HOSPITALITY industry veteran Cheong Hai Poh has done just about everything in the business, from cleaning the floor at a fast-food joint to managing an entire hotel, so it is no surprise that his next challenge does not faze him.
The general manager at Grand Park City Hall is tackling the most vexing problem the sector has faced for many years - how to groom a new generation of talent to support its growth.
The initiative centres on rallying industry players in his role as chairman of the Hospitality Alliance Singapore (HAS), which comprises the seven hospitality associations here, including the Association of Singapore Housekeepers and the Food and Beverage Managers Association.
Earlier this month, the HAS organised its inaugural employment fair where 16 hotel and restaurant operators received more than 800 job applications.
Mr Cheong, 48, said he was very pleased with the campaign's outcome, but insisted that this is just the start of a long journey for himself and the industry.
"What I envision for the future of the hospitality industry here is that more Singaporeans are able to take up PME (professional, managerial and executive) jobs and grow their careers in this business.
"I also hope to see more local talent taking up important positions or even becoming the top man at hotels of local and international brands."
Few Singaporeans are as qualified as Mr Cheong in trying to help the hospitality industry build a sustainable future. After all, he started in the business at just 16 with a job as a part-time cleaner at A&W, the American fast-food chain that left Singapore in 2003.
"One day, when I was sweeping the floor, a customer asked me for a glass of water. Wanting to help, I walked into the kitchen, only to be stopped by my manager who said I wasn't trained to operate the kitchen equipment," he recalled.
But those humble beginnings did not deter his interest in the hospitality business and Mr Cheong aimed to become professionally trained after he completed his national service.

========================

**ACTION ITEM:**
Copy the article about Cheong Hai Poh between "Mr Cheong, 48, said" and "in this business.", inclusive, but swap "journey" for "road".

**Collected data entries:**
========================

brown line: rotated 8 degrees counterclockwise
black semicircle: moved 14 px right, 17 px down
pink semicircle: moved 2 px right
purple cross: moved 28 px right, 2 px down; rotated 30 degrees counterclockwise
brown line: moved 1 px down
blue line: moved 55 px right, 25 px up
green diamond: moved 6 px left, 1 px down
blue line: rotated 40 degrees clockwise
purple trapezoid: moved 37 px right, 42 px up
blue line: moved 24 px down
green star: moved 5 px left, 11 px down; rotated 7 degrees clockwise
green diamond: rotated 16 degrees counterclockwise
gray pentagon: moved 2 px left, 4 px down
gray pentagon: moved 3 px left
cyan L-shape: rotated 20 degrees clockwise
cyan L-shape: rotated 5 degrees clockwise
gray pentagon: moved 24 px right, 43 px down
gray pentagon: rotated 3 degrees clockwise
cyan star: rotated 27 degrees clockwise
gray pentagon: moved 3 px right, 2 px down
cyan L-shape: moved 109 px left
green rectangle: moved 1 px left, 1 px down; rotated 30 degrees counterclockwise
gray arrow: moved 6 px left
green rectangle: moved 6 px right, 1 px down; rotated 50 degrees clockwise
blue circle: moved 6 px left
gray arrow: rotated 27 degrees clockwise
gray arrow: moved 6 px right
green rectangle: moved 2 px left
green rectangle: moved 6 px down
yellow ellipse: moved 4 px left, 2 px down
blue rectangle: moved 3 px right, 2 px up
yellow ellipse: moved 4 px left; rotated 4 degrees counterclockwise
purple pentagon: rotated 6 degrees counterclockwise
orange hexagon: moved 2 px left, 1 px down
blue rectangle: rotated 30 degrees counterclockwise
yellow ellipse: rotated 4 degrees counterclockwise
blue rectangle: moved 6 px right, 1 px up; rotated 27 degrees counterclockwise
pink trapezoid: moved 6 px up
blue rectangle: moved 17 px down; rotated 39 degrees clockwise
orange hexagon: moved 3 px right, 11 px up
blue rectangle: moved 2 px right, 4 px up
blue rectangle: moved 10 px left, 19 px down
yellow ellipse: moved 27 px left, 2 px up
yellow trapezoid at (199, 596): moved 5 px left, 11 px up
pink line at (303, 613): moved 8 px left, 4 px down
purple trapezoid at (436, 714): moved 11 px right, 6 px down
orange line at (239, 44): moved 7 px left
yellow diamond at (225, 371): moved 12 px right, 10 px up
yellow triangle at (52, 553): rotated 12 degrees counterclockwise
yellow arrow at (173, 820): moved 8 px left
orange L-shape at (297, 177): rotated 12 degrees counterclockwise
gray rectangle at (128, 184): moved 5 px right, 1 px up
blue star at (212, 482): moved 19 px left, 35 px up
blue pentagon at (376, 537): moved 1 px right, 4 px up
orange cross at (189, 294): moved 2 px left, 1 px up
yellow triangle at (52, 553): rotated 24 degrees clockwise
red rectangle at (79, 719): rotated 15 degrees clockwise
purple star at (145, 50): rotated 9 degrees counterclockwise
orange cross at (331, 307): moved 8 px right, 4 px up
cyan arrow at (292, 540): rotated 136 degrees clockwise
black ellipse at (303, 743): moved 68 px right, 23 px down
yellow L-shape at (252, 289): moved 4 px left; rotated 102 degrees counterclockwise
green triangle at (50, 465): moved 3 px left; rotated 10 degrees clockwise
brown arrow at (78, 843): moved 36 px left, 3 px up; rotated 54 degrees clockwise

========================

**FINAL ANSWER:**
Mr Cheong, 48, said he was very pleased with the campaign's outcome, but insisted that this is just the start of a long road for himself and the industry.
"What I envision for the future of the hospitality industry here is that more Singaporeans are able to take up PME (professional, managerial and executive) jobs and grow their careers in this business.